Exercise goal: Copy out the rows below word for word, from the line with "left wrist: (227, 201, 2)" to the line with "right knee: (542, 254, 12)", including both of those lines.

(Collected data)

****************

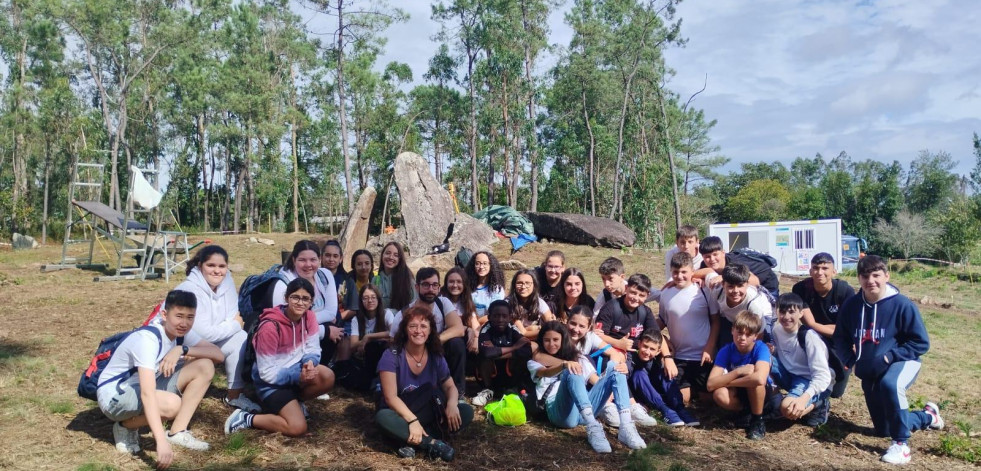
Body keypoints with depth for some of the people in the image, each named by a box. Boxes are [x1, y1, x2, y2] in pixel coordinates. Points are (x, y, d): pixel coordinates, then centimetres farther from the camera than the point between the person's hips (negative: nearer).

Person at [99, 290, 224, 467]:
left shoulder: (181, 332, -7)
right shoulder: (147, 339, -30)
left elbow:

****************

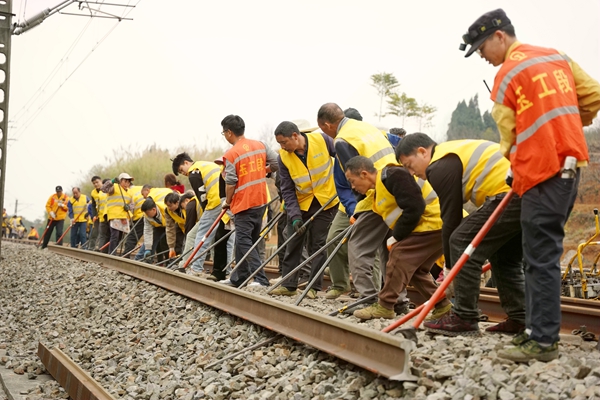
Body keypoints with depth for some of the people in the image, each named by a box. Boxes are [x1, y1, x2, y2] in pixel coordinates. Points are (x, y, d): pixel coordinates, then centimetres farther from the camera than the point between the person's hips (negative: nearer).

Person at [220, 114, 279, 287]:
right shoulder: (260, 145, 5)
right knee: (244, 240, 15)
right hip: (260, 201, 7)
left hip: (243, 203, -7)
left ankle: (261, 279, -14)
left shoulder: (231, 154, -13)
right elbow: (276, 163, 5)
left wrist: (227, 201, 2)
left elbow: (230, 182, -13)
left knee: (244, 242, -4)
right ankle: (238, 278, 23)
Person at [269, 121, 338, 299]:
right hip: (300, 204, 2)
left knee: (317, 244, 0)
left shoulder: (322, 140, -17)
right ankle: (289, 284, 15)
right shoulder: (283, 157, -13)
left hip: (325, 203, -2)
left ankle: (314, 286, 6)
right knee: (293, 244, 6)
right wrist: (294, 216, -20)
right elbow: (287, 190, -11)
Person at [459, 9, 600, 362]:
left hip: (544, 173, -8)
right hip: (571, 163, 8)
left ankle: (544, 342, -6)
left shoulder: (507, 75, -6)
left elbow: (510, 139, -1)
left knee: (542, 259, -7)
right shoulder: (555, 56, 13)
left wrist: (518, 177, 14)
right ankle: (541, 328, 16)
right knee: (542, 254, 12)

****************

Solved exercise:
left wrist: (227, 201, 2)
left elbow: (230, 182, -13)
left knee: (244, 242, -4)
right ankle: (238, 278, 23)
Person at [269, 121, 338, 299]:
right hip: (300, 204, 2)
left knee: (317, 244, 0)
left shoulder: (322, 140, -17)
right ankle: (289, 284, 15)
right shoulder: (283, 157, -13)
left hip: (325, 203, -2)
left ankle: (314, 286, 6)
right knee: (293, 244, 6)
right wrist: (294, 216, -20)
right elbow: (287, 190, -11)
Person at [459, 9, 600, 362]:
left hip: (544, 173, -8)
right hip: (571, 163, 8)
left ankle: (544, 342, -6)
left shoulder: (507, 75, -6)
left elbow: (510, 139, -1)
left knee: (542, 259, -7)
right shoulder: (555, 56, 13)
left wrist: (518, 177, 14)
right ankle: (541, 328, 16)
right knee: (542, 254, 12)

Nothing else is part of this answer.